By Brandon OConnorNovember 13, 2019
WEST POINT, N.Y. -- Fox NFL Sunday looked a little different when viewers tuned in this past weekend to see Terry Bradshaw, Michael Strahan, Howie Long, Curt Menefee and Jay Glazer preview the upcoming NFL action.
Viewers who tuned in Sunday got an up-close look at the U.S. Military Academy and the old granite halls that have formed generations of leaders for the Army as Fox NFL Sunday continued its annual tradition of hitting the road for Veterans Day by hosting the show from West Point this year.
"Today, America saw firsthand the leaders of character we have here at West Point," said Lt. Gen. Darryl A. Williams, superintendent of West Point. "It was an amazing few days with Terry, Michael, Jimmy and the rest of the crew on campus."
Whereas the usual Sunday show focuses almost entirely on the games occurring that day, this week's show spent nearly as much time telling the story of West Point.

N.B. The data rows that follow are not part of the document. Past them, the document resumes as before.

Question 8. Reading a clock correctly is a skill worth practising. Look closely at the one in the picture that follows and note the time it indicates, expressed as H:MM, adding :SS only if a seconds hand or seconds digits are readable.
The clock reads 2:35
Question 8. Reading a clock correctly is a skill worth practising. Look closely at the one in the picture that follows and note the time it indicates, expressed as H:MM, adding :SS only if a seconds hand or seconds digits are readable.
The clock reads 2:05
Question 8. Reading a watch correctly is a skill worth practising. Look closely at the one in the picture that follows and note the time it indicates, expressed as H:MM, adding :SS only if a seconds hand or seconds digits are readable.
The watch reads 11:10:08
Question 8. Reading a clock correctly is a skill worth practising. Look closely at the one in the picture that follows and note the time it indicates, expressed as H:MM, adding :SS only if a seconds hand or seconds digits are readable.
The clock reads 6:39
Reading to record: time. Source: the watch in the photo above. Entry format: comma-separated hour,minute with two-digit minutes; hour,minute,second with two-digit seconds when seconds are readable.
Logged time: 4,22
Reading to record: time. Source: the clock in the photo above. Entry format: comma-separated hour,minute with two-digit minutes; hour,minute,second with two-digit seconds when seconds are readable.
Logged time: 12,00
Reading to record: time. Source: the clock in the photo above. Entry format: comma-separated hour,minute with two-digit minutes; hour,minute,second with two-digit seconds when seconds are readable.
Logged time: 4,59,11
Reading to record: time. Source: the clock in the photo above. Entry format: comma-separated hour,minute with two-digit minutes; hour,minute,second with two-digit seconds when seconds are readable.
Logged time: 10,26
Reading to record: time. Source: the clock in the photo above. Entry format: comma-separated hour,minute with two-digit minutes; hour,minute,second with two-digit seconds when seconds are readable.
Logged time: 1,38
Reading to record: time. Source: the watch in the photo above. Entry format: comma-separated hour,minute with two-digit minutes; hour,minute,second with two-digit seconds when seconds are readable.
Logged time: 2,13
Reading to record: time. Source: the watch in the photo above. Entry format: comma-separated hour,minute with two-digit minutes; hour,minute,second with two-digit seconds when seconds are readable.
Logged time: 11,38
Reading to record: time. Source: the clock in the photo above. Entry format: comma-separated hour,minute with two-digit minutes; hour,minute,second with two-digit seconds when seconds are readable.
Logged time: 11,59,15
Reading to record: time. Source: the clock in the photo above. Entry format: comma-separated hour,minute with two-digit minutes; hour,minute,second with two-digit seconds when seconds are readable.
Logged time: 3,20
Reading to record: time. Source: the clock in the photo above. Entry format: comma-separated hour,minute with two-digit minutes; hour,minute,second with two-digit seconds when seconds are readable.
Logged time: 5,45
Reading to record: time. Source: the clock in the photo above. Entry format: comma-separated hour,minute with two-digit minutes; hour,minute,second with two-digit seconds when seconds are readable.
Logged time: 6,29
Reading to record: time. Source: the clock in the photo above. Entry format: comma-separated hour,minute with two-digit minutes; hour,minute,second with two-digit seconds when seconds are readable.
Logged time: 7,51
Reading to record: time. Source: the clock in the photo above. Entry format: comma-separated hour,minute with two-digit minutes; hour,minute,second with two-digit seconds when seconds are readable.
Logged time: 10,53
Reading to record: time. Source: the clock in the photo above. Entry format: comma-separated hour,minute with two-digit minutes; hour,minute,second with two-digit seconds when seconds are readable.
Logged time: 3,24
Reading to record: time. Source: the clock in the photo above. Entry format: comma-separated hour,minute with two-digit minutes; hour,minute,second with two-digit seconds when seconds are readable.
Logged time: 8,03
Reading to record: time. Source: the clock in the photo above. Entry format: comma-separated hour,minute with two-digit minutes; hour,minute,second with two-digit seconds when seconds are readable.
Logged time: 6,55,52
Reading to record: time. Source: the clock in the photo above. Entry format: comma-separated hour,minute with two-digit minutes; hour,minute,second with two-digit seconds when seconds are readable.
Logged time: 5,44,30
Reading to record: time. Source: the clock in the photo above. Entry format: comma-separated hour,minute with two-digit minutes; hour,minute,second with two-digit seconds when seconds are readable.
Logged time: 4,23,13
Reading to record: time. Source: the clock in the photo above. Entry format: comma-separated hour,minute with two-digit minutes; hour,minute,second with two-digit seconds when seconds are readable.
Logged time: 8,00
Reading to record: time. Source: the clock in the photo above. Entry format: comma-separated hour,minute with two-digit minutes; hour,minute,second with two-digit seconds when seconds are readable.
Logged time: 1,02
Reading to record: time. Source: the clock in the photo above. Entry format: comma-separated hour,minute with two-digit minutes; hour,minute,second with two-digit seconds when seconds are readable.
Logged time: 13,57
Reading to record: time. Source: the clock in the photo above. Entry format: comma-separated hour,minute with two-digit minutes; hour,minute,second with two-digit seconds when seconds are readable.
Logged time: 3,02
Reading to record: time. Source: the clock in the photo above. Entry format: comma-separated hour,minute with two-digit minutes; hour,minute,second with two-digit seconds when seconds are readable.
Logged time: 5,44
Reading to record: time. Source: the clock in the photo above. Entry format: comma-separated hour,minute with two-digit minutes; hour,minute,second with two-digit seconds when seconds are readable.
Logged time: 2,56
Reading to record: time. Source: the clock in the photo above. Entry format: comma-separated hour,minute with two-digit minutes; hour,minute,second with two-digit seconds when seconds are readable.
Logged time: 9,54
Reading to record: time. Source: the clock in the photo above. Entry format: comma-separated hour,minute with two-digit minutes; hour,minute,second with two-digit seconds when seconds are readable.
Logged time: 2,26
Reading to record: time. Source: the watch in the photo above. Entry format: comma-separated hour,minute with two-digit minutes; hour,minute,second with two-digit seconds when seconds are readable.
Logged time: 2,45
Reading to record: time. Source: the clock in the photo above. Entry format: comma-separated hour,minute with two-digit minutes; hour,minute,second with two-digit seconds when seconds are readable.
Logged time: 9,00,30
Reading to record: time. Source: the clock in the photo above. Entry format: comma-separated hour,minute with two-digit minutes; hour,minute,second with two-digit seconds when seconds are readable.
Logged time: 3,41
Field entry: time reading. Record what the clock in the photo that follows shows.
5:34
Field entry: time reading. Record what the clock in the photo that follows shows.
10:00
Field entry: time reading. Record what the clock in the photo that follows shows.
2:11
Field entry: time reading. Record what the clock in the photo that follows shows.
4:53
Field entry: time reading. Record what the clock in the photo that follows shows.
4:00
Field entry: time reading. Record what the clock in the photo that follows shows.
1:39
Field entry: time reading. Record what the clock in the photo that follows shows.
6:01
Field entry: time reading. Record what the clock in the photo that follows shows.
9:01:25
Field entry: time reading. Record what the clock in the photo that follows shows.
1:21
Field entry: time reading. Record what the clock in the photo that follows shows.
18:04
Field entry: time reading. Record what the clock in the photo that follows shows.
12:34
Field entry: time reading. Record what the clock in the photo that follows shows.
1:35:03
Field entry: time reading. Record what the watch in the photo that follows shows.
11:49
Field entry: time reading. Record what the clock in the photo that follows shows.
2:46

The show included Duke basketball coach Mike Krzyzewski, USMA Class of 1969, introducing the show, and Pittsburgh Steelers left tackle Alejandro Villanueva, USMA Class of 2010, who narrated the history of Army Football.
There were also packages on the Long Gray Line narrated by Arizona Cardinals receiver Larry Fitzgerald, which included Reception Day when new cadets arrive, what it's like to be a plebe and the 47-month experience cadets have at West Point.
The stage was set upon The Plain at the academy with Washington Hall and the statue of George Washington serving as a background along with over 1,000 cadets and senior leaders, including Williams and Secretary of the Army Ryan D. McCarthy.
"We've done these for several years at many military bases, but it was quite an honor to hear that West Point was on our list," Rod Conti, vice president of studio remote operations for Fox Sports, said. "It is pretty much the top of the hill for us in this realm."
Going live from The Plain Sunday morning came after months of work behind the scenes getting the show ready. Step one for Conti and his crew was finding the right spot to set the stage so they could get that perfect shot as a background.
Before even arriving at West Point for his first site visit, Conti had a pretty good idea of where that shot would be. He pulled up Google Earth, looked over the academy and had immediately identified the shot from The Plain overlooking the Washington statue as the picturesque image he was looking for.
"From a fixed point of view, it checked all the marks I was looking for," Conti said. "It had space. It had accessibility. There was a big field. We knew that we could get power to it. All those things factor in, and of course, it all starts with the beautiful background."
The final placement of the stage wasn't in the exact spot he had identified online, but after going back and forth and begging, he was able to get permission to place the stage where the view over the hosts' shoulders would be Washington Hall.
The set designers then got to work adding elements to the shot while the production crew began filming and putting together packages to tell the story of West Point and the Long Gray Line of graduates from the academy.
To accentuate the statue, which was the centerpiece of the background, the design crews added bleachers for cadets to sit in and built a mock Beat Navy tunnel. Because of the parade before Saturday's football game against UMass, the set designers also hung a giant American flag across the back of the set as well as Go Army signs that hid some parts of the set.
"What was maybe missing like when we're sitting at Fort Benning and we have tanks and all this stuff in the background, really what was important here was the history," Conti said.
The story of cadets, alumni and the history of West Point was at the forefront of the show.
"There's no better way to express that than having those teams come out and do the research and look at those stories that are here," Conti said. "Bringing up the people that walk through these halls is just as, if not more, important than the background."
Putting on the show required multiple satellite trucks for a primary and backup feed, a production studio, and more than 200 people on the ground at the academy throughout the week to build the set, film the crew and then set up and run the show.
In all, with the months of planning, the production and construction costs, and everything that went into broadcasting live from West Point, Conti said it cost Fox Sports more than a $1 million to put on the show.
"What we're looking at is 14 million people on any given Sunday watching this," Conti said. "For us, it's a salute to the troops, and it's a Fox tradition to get that message out to the rest of the world. What better way than show off the beauty of West Point."